## YOUR TASK
Filter the listing below, keeping only the lines with the word "repl".

━━━━━ PROVIDED MATERIAL ━━━━━

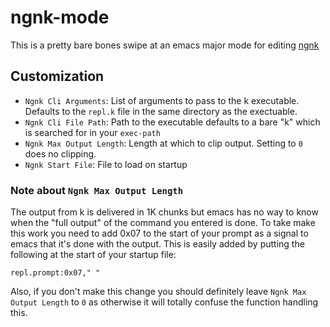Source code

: * ngnk-mode
  This is a pretty bare bones swipe at an emacs major mode for editing [[https://codeberg.org/ngn/k][ngnk]]

** Customization
   - ~Ngnk Cli Arguments~: List of arguments to pass to the k executable.  Defaults to the ~repl.k~ file
     in the same directory as the exectuable.
   - ~Ngnk Cli File Path~: Path to the executable defaults to a bare "k" which is searched for in your
     ~exec-path~
   - ~Ngnk Max Output Length~: Length at which to clip output.  Setting to ~0~ does no clipping.
   - ~Ngnk Start File~: File to load on startup

*** Note about ~Ngnk Max Output Length~
    The output from k is delivered in 1K chunks but emacs has no way to know when the "full output"
    of the command you entered is done.  To take make this work you need to add 0x07 to the start of
    your prompt as a signal to emacs that it's done with the output.  This is easily added by
    putting the following at the start of your startup file:

    : repl.prompt:0x07," "

    Also, if you don't make this change you should definitely leave ~Ngnk Max Output Length~ to ~0~
    as otherwise it will totally confuse the function handling this.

━━━━━

## TASK RESPONSE
   - ~Ngnk Cli Arguments~: List of arguments to pass to the k executable.  Defaults to the ~repl.k~ file
    : repl.prompt:0x07," "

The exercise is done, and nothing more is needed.